Extracted page text data:

-- Opening Marker --

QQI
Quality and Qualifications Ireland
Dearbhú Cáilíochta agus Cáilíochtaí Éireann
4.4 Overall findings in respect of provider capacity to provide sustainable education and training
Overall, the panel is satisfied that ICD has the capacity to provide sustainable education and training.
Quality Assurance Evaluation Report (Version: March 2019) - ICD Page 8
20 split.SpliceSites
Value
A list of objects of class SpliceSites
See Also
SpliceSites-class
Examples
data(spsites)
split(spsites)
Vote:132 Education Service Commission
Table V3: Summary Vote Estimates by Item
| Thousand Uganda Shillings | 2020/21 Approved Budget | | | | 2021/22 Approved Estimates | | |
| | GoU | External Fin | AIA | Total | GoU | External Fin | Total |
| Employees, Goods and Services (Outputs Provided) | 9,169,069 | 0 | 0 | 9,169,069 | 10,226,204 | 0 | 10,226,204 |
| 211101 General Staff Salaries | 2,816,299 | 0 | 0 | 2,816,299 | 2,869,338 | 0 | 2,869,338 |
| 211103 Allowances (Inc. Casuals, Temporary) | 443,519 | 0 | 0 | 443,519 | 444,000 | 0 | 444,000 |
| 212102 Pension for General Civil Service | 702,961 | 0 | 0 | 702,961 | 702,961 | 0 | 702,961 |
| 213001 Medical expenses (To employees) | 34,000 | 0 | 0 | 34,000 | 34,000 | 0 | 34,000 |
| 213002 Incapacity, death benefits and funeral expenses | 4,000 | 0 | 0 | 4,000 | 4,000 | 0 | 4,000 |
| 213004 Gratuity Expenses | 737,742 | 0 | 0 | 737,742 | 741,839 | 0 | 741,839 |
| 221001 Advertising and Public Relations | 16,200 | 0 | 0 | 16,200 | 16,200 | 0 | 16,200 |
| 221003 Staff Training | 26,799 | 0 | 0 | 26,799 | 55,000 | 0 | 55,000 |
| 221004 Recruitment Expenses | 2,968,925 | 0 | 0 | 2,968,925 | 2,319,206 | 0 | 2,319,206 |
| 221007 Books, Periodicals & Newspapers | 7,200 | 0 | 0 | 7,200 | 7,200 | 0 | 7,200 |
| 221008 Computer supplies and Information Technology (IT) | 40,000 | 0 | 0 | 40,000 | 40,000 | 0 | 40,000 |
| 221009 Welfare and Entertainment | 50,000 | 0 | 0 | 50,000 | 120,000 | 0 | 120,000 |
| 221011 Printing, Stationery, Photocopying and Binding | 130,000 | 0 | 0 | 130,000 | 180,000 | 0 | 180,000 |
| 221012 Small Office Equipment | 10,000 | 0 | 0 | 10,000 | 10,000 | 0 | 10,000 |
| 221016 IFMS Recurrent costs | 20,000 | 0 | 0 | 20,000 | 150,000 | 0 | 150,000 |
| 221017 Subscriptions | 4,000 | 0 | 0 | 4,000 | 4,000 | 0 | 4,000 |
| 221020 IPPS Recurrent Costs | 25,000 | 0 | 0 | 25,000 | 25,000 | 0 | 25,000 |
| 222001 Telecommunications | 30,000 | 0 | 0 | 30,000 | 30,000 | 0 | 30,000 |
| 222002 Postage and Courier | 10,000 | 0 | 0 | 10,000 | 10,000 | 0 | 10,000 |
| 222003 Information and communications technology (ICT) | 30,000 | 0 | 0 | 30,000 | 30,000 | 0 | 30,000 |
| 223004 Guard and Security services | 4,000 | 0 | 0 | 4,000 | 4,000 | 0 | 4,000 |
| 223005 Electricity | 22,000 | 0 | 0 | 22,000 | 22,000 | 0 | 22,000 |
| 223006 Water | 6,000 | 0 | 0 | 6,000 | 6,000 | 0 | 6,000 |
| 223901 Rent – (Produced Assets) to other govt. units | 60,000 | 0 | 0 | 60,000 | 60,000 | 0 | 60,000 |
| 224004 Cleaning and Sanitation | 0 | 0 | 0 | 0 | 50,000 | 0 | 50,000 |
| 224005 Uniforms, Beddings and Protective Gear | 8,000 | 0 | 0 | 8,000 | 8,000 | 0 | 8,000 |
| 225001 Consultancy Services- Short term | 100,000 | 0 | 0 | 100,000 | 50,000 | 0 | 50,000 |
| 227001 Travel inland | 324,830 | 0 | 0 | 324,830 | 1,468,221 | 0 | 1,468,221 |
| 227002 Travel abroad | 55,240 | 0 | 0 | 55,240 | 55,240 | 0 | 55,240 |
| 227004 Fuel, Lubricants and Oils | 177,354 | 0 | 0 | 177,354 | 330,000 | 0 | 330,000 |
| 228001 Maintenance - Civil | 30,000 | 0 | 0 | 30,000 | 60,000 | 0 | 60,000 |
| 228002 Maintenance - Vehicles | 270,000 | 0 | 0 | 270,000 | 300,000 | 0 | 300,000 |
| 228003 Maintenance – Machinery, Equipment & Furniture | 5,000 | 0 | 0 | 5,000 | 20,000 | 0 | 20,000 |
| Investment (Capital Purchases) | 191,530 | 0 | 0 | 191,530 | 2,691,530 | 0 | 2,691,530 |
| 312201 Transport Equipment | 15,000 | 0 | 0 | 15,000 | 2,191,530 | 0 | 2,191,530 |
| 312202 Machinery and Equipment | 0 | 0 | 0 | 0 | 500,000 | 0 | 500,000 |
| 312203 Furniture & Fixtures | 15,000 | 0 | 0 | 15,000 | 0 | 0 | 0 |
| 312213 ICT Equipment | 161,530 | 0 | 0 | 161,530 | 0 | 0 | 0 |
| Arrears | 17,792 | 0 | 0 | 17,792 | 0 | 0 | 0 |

-- Closing Marker --

WHAT IS NEEDED:
Looking at the records, report the number of lines that hold the string "Recurrent", with no other text.

OUTPUT OF THE EXERCISE:
2